= Felix Burrichter =

German architect and writer (born 1978)

Felix Burrichter (born 1978, Germany) is an architect, publisher, curator, creative director, and writer. Burrichter is the founder of Pin-Up magazine, a biannual architecture and design publication where he currently serves as the magazine's editorial and creative director. Burrichter has curated internationally at institutions including the Haus der Kunst, Swiss Institute, and Museum of Arts and Design and has published architecture, design, and artist monographs for Rizzoli and Powerhouse. In 2011, he was awarded the Art Director's Club America Gold Medal for Editorial Design. Burrichter lives and works in New York, New York.

== Early life and education ==
Burrichter was born and raised in Düsseldorf, Germany and attended part of high school in Southern California. He studied architecture at the École Spéciale d'Architecture as well as École Nationale Supérieure d'Architecture de Paris-Belleville in Paris, France and moved to New York City to obtain a master's degree at Columbia University.

== Work ==

=== Pin-Up magazine ===
In 2006, Burrichter launched Pin-Up magazine after working at a corporate New York architecture firm drawing Photoshop illustrations and making mood boards. The bi-annual publication, known as the "Magazine for Architectural Entertainment", covers a range of highbrow and lowbrow topics in fashion, art, politics, architecture, and design. Burrichter credits his time as an intern at Butt magazine in Amsterdam under Jop van Bennekom and Gert Jonkers (of Fantastic Man magazine) for inspiration to forge a new magazine that loosened up the idea of the architect as genius. The magazine has run features and interviews on a number of prominent architects such as Frank Gehry, Rem Koolhaas, Zaha Hadid, Maria Pergay, Paulo Mendes da Rocha, Martino Gamper, and Ettore Sottsass.

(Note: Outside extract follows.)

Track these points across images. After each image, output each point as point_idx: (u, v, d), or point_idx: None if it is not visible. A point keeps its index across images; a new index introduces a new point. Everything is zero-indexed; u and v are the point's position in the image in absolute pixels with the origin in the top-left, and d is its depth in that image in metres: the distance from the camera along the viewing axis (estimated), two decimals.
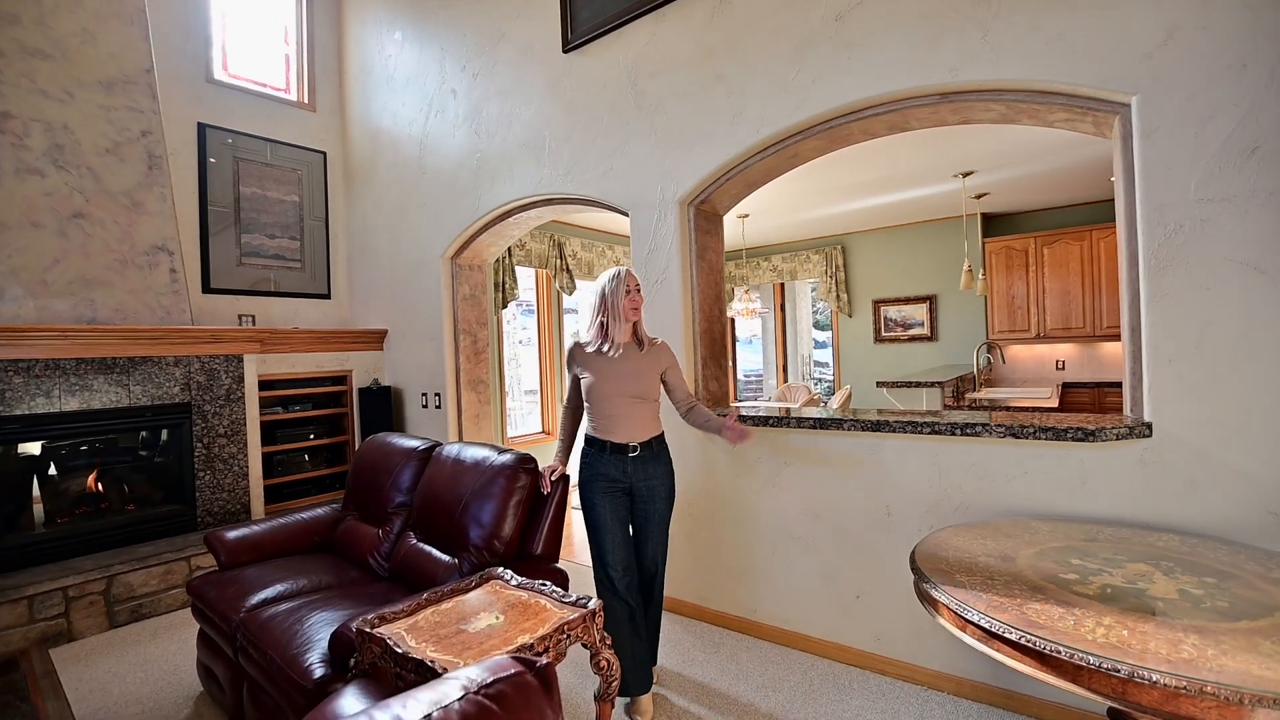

=== Curatorial practice ===
Burrichter curated an exhibition, titled Paper Weight – Genre-Defining Magazines 2000 to Now, at the Haus der Kunst in 2013 that surveyed the rise of 15 independent publications having launched since the dawn of the 21st century. The exhibition included a range of magazine's covering architecture, design, sex and fashion such as Apartamento, 032c, The Gentlewoman, Toilet Paper, Girls Like Us, CANDY, and White Zinfandel.

In 2015, Burrichter asked 10 international designers to populate a Stockholm park with benches of their imagination in a 2015 public art project titled Superbenches. The park included original works by Philippe Malouin, Naihan Li, Max Lamb, Märta Hägglund and Sanna Gripner, and Luca Cipelletti, amongst several others. Later that year, Burrichter curated Pavillon de l'Esprit Nouveau: A 21st Century Show Home. The exhibition, located at the Swiss Institute, used architect and designer Le Corbusier as guide for exploring 21st-century domesticity.

Michael Bullock and Burrichter curated a day-long eco-conference in 2016 called SEEDING at the Museum of Arts and Design.

In 2019, Burrichter collaborated with Adam Charlap Hyman of interior design firm Charlap Hyman & Herrero on an exhibit Blow-Up. The exhibition at Friedman Benda gallery in Chelsea was dubbed a "Freudian trip through a 1:1 dollhouse", and featured design works by Gaetano Pesce, Studio España, Katie Stout, Misha Kahn, Telfar Clemens, and more.

=== Editorial ===
Burrichter has been a contributing writer to T: The New York Times Style Magazine, Fantastic Man, W, and Wired Italia

From 2008 to 2010, he served as Butt magazine's editor.

Burrichter edited Studio Work, a 2012 monograph of work by photographer Paul Mpagi Sepuya. The book featured portraits, snapshots, and various archival ephemera inside the artist's studio as well as text by writer Wayne Konstenbaum.

Pin-Up Interviews was published in 2013 and covers over 50 conversations and interviews from previous Pin-Up issues. The 448-page work doesn't include any pictures and subjects include architects Odile Decq and Charles Renfro, fashion designers Rick Owens and Hedi Slimane, and artists Daniel Arsham and Robert Wilson.

In 2017, Burrichter wrote and edited a monograph of Italian design furniture titled Cassina: This Will Be the Place: Thoughts and Photographs About the Future of Interiors. The book includes five interviews with architecture and design scholars and practitioners including curator and historian Beatriz Colomina and Finnish architect Martti Kalliala as well as five conceptual ideas turned into conceptual interiors, each with pieces from Cassina's catalog.

In 2021, after 15 years as the publication's editor, Burrichter brought on furniture designer and writer Emmanuel Olunkwa to serve as the new editor.

A limited-edition art book, Barbie Dreamhouse: An Architectural Survey, was published by PIN-UP and Mattel in late 2022. The monograph honored the dreamhouse's 60-year milestone.